At issue is what the Fed will do with the extra $4.5 trillion in assets on its balance sheet once the taper is complete. As those Treasury and mortgage securities mature, the Fed faces a choice of whether to let its balance sheet shrink or to roll over the principal, as well as interest, into new purchases.
Last month, St. Louis Fed President James Bullard said he’d like to see the Fed “allow runoff of the balance sheet at the end of the taper or shortly thereafter.” Bullard will be a voting policy member in 2022.
Yet the stock market might not react well to any inkling that the Fed is considering this idea. The last time the Fed shrank its balance sheet amid interest-rate hikes, the stock market had a bear-market scare in late 2018. That forced the Fed to call it off and resume balance sheet growth in 2019.
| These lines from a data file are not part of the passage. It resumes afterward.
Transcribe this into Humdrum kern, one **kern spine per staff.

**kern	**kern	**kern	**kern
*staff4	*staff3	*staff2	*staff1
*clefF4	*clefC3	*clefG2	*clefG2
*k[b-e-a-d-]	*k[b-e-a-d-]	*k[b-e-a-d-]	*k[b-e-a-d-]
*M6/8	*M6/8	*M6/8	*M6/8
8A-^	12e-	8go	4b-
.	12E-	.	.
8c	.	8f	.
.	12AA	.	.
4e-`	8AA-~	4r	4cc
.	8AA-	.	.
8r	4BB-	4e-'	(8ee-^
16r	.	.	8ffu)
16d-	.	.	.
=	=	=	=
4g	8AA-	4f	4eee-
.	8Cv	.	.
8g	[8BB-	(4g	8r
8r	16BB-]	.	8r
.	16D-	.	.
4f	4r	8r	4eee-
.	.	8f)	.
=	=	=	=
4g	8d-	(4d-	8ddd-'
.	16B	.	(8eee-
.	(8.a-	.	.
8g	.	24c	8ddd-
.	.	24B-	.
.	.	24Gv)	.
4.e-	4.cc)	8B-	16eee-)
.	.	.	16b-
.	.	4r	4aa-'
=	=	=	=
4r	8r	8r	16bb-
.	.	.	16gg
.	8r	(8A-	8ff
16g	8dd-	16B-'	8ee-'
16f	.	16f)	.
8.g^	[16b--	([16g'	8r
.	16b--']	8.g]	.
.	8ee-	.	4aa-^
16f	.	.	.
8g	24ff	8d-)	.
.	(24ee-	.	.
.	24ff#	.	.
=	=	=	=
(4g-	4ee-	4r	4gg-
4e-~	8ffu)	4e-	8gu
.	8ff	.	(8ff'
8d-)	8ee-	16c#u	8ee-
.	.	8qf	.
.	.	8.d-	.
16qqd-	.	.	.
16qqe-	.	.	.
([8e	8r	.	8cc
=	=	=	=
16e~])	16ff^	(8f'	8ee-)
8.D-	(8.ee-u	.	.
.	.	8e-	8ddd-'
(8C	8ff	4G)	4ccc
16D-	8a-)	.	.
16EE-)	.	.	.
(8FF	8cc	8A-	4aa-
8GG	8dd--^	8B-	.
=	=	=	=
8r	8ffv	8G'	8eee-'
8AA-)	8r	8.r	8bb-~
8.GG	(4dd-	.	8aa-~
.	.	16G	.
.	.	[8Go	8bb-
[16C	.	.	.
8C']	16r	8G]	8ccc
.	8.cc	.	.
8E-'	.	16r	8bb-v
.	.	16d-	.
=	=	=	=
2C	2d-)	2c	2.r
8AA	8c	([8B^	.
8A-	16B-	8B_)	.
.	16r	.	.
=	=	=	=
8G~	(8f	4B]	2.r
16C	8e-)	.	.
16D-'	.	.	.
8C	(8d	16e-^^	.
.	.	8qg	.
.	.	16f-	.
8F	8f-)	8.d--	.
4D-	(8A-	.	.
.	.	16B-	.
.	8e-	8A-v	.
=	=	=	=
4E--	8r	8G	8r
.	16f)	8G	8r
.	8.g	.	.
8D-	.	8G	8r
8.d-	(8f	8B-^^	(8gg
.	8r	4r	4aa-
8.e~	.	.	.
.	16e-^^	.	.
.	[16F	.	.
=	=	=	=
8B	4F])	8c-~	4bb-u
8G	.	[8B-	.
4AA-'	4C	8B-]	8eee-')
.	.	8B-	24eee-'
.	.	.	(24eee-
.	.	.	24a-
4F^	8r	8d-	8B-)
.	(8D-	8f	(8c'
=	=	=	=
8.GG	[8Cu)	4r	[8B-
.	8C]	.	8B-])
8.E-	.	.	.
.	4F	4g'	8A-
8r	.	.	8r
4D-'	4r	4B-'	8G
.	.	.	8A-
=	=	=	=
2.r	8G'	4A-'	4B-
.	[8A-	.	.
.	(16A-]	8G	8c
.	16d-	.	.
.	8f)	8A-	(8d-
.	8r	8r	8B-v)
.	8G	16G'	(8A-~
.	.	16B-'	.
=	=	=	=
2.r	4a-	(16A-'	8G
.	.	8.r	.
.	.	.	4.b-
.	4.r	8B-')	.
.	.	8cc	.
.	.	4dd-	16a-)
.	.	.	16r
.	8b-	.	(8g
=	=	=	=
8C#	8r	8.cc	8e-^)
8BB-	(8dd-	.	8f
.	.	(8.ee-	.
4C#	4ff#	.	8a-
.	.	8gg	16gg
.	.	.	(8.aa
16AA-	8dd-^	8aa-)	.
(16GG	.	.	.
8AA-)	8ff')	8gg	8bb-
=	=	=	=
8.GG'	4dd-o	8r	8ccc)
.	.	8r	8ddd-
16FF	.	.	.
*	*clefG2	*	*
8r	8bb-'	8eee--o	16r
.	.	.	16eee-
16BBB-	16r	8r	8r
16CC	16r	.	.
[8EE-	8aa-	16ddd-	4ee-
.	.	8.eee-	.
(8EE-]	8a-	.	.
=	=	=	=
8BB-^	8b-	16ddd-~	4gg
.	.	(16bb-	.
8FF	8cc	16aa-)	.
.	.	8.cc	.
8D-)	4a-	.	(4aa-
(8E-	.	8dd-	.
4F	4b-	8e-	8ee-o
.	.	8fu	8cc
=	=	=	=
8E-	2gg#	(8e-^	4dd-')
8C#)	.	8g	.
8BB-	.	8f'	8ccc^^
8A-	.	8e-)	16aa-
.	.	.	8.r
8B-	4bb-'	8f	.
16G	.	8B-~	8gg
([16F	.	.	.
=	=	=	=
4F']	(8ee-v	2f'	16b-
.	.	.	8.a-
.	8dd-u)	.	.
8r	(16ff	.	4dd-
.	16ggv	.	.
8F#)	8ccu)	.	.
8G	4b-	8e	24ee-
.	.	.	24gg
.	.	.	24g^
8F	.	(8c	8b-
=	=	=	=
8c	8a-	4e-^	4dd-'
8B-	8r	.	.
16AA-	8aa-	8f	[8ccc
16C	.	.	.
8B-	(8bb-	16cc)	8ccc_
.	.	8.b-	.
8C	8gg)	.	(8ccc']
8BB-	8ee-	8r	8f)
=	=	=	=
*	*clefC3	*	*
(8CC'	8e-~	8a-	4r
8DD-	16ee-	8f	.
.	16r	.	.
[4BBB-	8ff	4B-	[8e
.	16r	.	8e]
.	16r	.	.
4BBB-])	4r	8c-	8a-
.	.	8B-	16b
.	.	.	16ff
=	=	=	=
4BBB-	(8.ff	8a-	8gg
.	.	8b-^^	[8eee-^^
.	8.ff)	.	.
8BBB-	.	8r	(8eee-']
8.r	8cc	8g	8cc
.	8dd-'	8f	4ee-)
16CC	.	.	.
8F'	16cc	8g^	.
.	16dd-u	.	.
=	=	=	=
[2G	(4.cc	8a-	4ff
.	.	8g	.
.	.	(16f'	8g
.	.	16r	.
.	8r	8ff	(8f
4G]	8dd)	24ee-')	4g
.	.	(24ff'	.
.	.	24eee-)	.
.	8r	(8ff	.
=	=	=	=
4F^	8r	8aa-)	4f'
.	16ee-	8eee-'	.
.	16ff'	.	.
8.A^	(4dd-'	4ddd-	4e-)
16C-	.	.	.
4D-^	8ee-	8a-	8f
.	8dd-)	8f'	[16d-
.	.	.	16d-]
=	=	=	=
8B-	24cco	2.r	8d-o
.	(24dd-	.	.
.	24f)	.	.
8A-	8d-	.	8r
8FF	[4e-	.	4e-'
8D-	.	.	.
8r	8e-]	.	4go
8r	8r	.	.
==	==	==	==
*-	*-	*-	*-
Allowing the balance sheet to run off “might also allow the Fed to address inflation concerns without hiking rates prematurely,” wrote Aneta Markowska, chief economist at Jefferies. “It would also allow the Fed to tighten conditions in a way that does not put as much (upward) pressure on the dollar.”
Markowska says that any mention by Powell that an early runoff of the balance sheet is under consideration might steepen the Treasury yield curve. That might be good for bank stocks, if not for the overall stock market.